* EXERCISE REQUIREMENTS *
In the records below, find the line containing "vfov_deg: 40.7" and the line containing "exposure_s: 1/750". Give again exactly those lines and every line between them, omitting the pictures.

____ STUDY MATERIAL

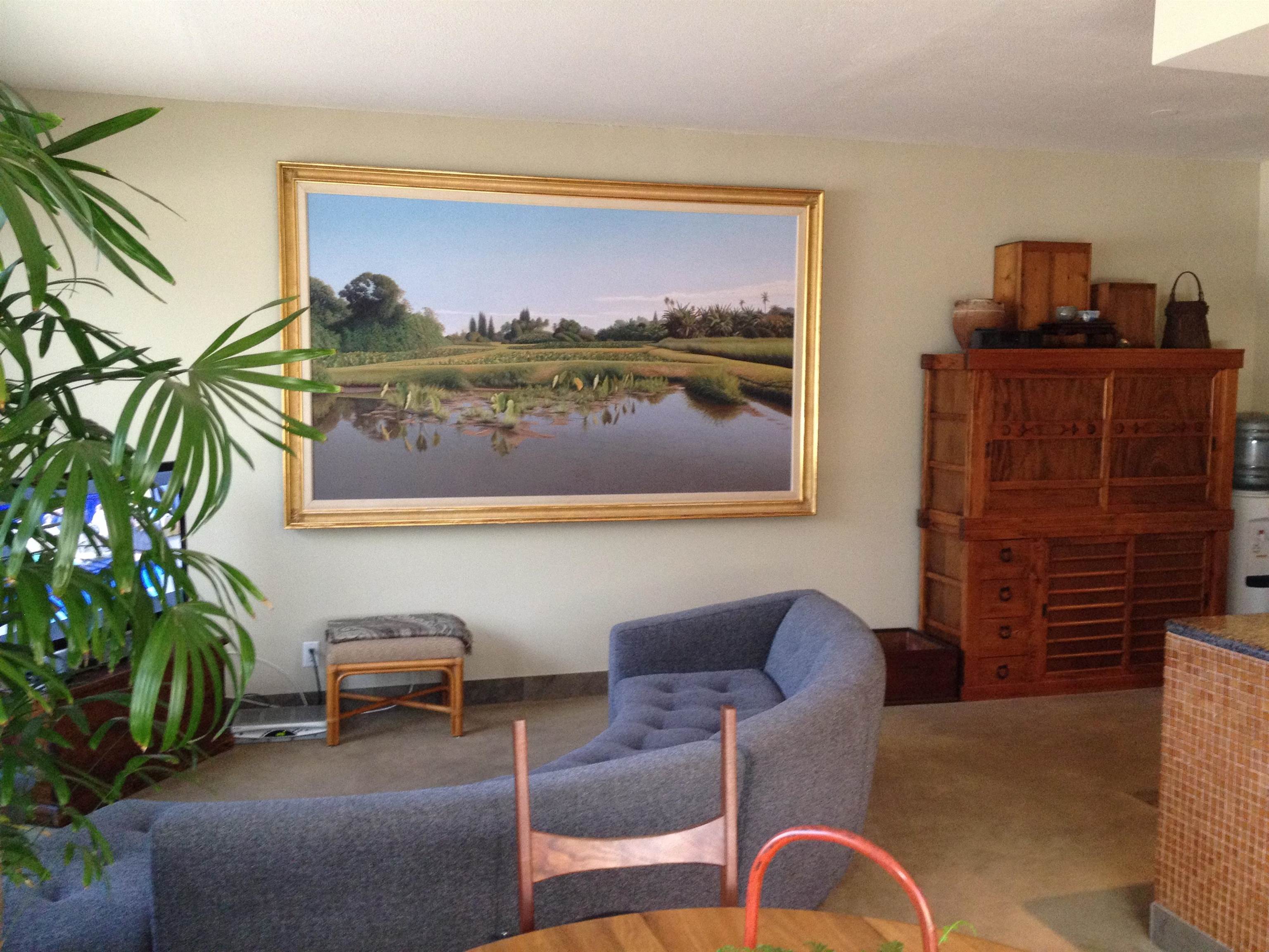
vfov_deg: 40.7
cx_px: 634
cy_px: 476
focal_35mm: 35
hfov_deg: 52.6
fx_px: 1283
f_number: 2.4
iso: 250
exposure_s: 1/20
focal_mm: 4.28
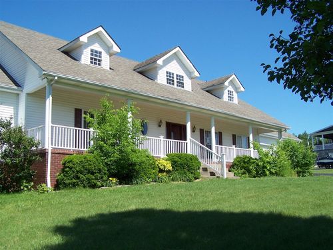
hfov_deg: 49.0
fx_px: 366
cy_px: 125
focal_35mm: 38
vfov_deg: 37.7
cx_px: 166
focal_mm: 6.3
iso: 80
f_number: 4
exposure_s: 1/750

________
____ STUDY MATERIAL

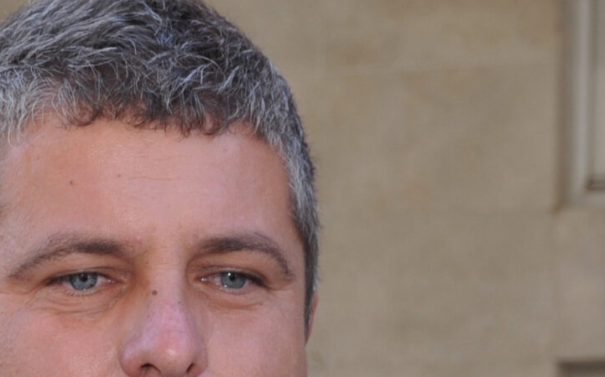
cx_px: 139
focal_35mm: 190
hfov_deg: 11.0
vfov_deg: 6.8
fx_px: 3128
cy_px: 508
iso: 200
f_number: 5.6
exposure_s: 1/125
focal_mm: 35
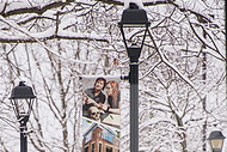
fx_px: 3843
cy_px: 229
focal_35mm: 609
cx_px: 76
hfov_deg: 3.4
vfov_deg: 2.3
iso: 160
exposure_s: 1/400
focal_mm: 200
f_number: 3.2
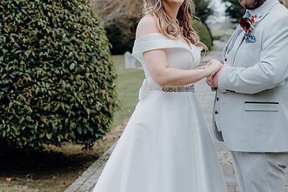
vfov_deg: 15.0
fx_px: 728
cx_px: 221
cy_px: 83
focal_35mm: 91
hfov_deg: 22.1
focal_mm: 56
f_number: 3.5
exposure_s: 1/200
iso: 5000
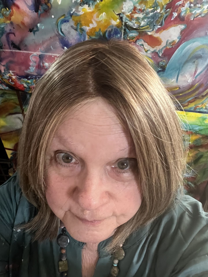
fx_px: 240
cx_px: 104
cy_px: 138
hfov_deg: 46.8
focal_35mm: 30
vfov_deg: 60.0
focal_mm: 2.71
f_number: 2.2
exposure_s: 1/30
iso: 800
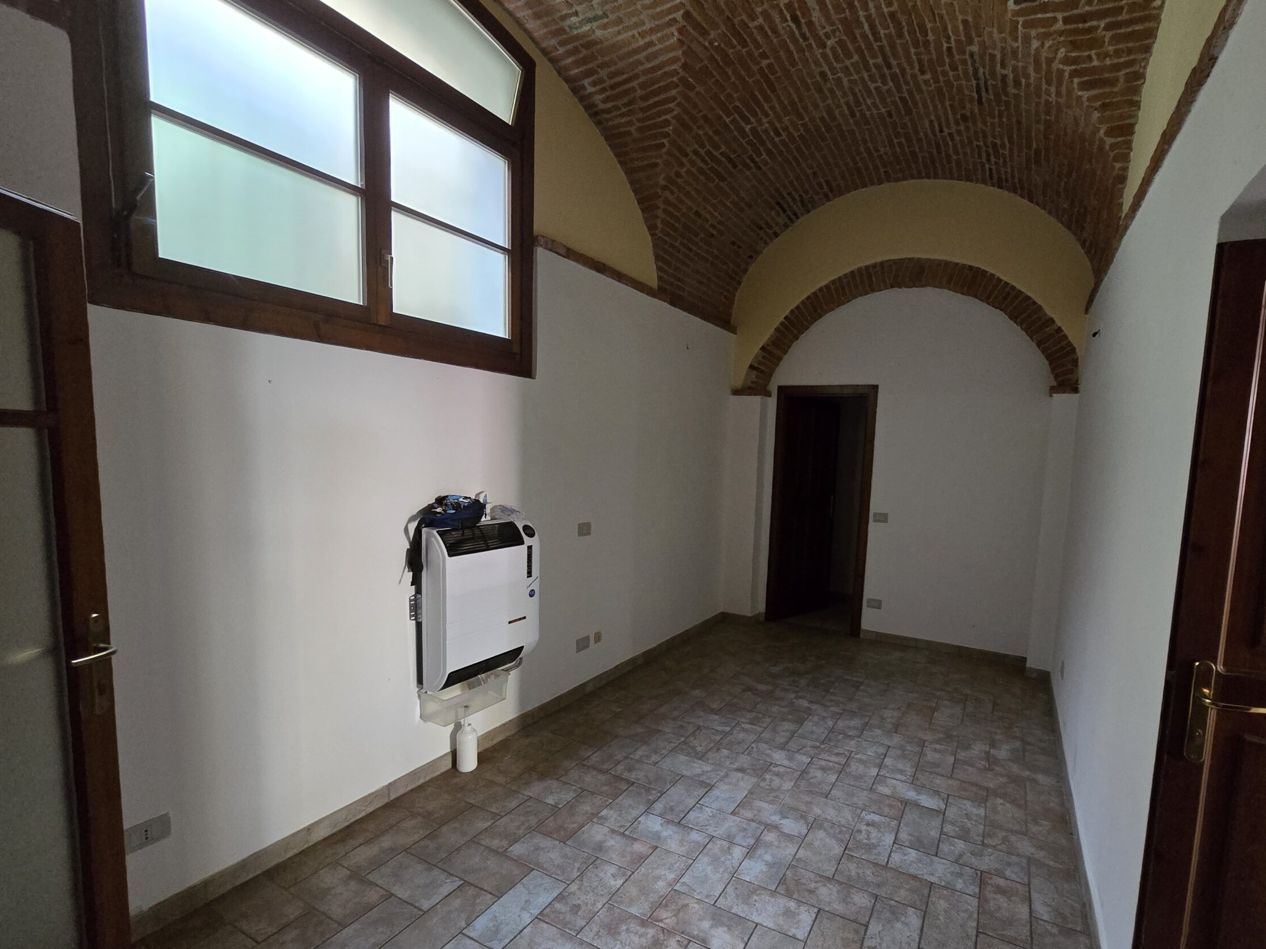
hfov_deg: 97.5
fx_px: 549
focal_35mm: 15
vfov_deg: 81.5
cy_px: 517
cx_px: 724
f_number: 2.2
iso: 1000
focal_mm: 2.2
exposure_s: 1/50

________

* EXERCISE ANSWER *
vfov_deg: 40.7
cx_px: 634
cy_px: 476
focal_35mm: 35
hfov_deg: 52.6
fx_px: 1283
f_number: 2.4
iso: 250
exposure_s: 1/20
focal_mm: 4.28
hfov_deg: 49.0
fx_px: 366
cy_px: 125
focal_35mm: 38
vfov_deg: 37.7
cx_px: 166
focal_mm: 6.3
iso: 80
f_number: 4
exposure_s: 1/750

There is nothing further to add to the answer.